For proof this training method works, look no further than Wilkins, who has been training with Rambod since early 2013.
“Incorporating FST-7 has helped increase the intensity of my workouts and bring up lagging muscle groups,” says Wilkins. She especially likes the technique for her upper body. “It helps me improve the roundness of my shoulders, particularly the rear delts, and the shape and definition of my triceps.”
For some attention-grabbing arms and shoulders of your own, follow Wilkins’ favorite workout on these pages. Start by getting clear on the technique then pick up your weights and get pumping.
Fast Facts About FST-7: Hany Rambod has been using the FST-7 method for more than 10 years, with top male bodybuilders like Jay Cutler and Phil Heath, as well asfemale competitors like Wilkins and Amanda Latona.
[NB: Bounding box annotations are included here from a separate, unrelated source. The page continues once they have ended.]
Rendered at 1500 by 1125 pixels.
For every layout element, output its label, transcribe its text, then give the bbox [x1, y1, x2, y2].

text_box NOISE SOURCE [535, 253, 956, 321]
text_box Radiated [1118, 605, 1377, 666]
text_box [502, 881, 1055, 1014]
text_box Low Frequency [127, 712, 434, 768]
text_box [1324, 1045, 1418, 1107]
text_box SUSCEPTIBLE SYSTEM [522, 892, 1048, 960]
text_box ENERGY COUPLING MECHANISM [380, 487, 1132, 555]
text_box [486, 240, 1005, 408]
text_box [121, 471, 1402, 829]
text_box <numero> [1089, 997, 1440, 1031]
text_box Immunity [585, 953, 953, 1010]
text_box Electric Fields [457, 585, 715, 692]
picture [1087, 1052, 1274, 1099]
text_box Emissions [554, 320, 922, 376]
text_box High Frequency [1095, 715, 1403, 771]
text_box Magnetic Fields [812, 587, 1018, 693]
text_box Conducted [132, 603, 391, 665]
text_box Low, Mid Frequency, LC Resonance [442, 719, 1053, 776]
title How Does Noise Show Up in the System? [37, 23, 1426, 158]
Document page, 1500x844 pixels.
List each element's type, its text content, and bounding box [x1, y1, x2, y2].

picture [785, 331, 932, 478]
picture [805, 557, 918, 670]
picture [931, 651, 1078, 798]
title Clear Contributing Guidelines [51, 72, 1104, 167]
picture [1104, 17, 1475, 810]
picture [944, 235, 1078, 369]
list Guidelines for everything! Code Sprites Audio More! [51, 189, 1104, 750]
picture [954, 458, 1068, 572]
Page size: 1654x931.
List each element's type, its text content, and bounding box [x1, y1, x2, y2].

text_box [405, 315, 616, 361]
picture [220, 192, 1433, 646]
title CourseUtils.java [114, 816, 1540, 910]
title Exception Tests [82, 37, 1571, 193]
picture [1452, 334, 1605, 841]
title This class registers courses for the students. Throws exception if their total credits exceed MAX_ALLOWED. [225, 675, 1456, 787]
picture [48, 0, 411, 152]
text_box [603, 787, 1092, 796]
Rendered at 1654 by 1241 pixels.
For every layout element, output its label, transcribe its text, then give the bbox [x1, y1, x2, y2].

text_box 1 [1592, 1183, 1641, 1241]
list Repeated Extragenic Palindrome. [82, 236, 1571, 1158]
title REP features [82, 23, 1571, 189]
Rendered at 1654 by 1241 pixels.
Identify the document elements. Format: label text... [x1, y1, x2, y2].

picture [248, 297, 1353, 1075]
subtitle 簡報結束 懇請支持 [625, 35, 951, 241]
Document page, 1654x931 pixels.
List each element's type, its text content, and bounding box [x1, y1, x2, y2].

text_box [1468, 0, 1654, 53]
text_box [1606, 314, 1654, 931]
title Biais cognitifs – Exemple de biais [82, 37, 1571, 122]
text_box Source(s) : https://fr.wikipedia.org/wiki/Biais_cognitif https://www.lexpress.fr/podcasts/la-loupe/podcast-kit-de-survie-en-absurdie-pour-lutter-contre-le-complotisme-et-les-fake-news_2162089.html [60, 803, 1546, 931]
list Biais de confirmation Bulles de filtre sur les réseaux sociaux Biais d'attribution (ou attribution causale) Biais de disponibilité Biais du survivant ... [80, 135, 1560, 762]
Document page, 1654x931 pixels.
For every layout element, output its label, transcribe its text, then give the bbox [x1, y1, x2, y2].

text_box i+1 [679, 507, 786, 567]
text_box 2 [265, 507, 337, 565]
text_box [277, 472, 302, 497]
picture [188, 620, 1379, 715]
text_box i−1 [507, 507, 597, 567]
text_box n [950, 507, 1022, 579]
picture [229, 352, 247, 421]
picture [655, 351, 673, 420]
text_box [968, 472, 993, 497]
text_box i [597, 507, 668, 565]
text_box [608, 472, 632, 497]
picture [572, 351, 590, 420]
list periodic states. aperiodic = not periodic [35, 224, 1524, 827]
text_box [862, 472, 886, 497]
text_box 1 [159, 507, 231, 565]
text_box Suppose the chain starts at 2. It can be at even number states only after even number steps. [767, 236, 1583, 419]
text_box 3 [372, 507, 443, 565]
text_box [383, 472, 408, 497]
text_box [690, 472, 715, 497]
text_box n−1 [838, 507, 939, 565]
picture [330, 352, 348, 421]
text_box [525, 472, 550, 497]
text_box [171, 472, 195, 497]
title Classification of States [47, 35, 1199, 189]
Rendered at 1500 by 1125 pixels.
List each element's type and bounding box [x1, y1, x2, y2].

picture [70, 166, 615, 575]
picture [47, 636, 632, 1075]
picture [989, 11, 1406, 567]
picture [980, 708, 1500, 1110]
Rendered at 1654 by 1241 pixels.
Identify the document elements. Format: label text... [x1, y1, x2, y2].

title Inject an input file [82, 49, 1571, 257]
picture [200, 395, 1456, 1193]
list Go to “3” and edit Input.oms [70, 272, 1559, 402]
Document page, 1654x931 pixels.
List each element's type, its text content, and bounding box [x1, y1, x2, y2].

What it does: Using heavier weights for your first few sets of each body part builds muscle. Adding an FST-7 set targets deep fascia surrounding muscle. “As you pump up the muscle, a little blood escapes, similar to the way air escapes from a balloon when you take a breath,” explains Rambod. “By taking a short break between sets, you increase the volumeexponentially rather than allowing the pump to subside.” That triggers a growth response for better muscle definition.
How to do it: Keep it light. Stick with 12 to 15 reps, max, and don’t rest for more than 30 seconds between each of the seven sets. (For the remainder of the workout, rest 45 seconds between sets.) Don’t do FST-7 more than three to four days a week. “It’s intense, and you need time to recover,” says Rambod. Avoid doing FST-7 with more than one body part at a time, and do no more than two muscle groups per workout.
When to use it: You can use FST-7 as a finishing move of a targeted body part (like Wilkins does here for shoulders) to fully overload the muscle. Or do it at the beginning of a set (see what Wilkins does for triceps) to set the tone, increase blood flow, and improve the mind-muscle connection.